Luckily, Tripler Hospital was well stocked with sulfa. Every wounded man who could swallow was given sulfa tablets. The rest got shots or had it sprinkled into their wounds. If someone’s abdomen had been opened, the physicians cleaned it out as well as they could, stopped the bleeding, and packed the cavity with sulfa. When the burn patients began arriving from the harbor, sailors who had been in water covered with blazing oil—“roasted men,” as one observer put it—their burns were cleaned, the dead tissue stripped away, and the injured area frosted with sulfa.
“The casualties were numerous, varied, and severe,” Moorhead wrote in his official report. It was a grisly test of the new medicine’s power.

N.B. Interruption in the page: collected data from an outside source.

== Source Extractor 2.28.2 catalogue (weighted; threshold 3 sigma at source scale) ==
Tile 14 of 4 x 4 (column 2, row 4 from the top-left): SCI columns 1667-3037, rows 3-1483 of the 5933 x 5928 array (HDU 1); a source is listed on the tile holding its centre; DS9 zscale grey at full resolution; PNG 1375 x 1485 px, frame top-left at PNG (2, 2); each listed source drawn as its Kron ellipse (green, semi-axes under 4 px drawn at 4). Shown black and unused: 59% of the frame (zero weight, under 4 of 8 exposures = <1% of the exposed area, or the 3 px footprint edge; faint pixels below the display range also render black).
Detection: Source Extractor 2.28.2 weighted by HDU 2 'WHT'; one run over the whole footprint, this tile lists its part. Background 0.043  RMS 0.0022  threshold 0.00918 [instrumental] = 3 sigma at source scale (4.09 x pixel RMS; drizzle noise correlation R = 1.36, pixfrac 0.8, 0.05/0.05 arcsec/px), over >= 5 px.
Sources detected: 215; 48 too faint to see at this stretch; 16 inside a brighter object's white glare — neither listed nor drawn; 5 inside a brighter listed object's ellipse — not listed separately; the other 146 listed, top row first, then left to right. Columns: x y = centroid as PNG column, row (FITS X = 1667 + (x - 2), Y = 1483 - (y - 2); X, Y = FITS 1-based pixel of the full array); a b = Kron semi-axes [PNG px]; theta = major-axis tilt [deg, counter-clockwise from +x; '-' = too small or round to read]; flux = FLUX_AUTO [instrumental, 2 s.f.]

It had been just thirty-six hours since he had delivered lectures on the best methods for wound treatment. Now his advice was being used, step by step, to handle the men at Tripler: Cleanse the wound with soap and water; carve away all dead and damaged flesh (an old World War I method called debridement) until tissue is reached that is normal color or, if muscle, capable of contraction; tie off everything bleeding; pack the wound with sulfa; leave it covered with gauze bandages, unsutured for three days or until it is certain that no infection has set in; then close if appropriate. During the entire recovery period, every patient was to be given a gram of sulfa every four hours. “No one then thought,” Moorhead wrote, “that these principles of treatment were so soon to be put to a large scale test in a proving ground only a short distance from the lecture platform.”
For the next ten days, Moorhead and the other physicians tracked their patients’ progress. The most feared type of wound infection, gas gangrene, was a virtual death sentence for wounded soldiers. At Tripler the gas gangrene cases were isolated in their own ward, their wounds opened and cleaned a second time, then sulfa repacked into the wound. More sulfa was given by mouth. Every patient with gas gangrene recovered, without a single additional amputation. Of the wounded at Pearl Harbor who did not die directly from the trauma of the injury during the first week, not a single one was subsequently lost to infection. Nothing close to it had ever been seen in the annals of military medicine. The official U.S. history of World War II later credited the low mortality rate to “skilled surgery and the use of sulfa drugs.” John Moorhead returned to New York with a deep appreciation for sulfa. His feelings were shared by every physician who treated wounds during the war.
Ironically, the medicine that helped the United States in World War II was discovered in a laboratory in Germany, in the year Hitler came to power, by a corporation whose executives would be put on trial for war crimes at Nuremberg. It would change the way new drugs are developed, approved, and sold. It would transform the way physicians deal with patients. It would usher in the era of antibiotics and lay the foundation for what we now consider modern medicine.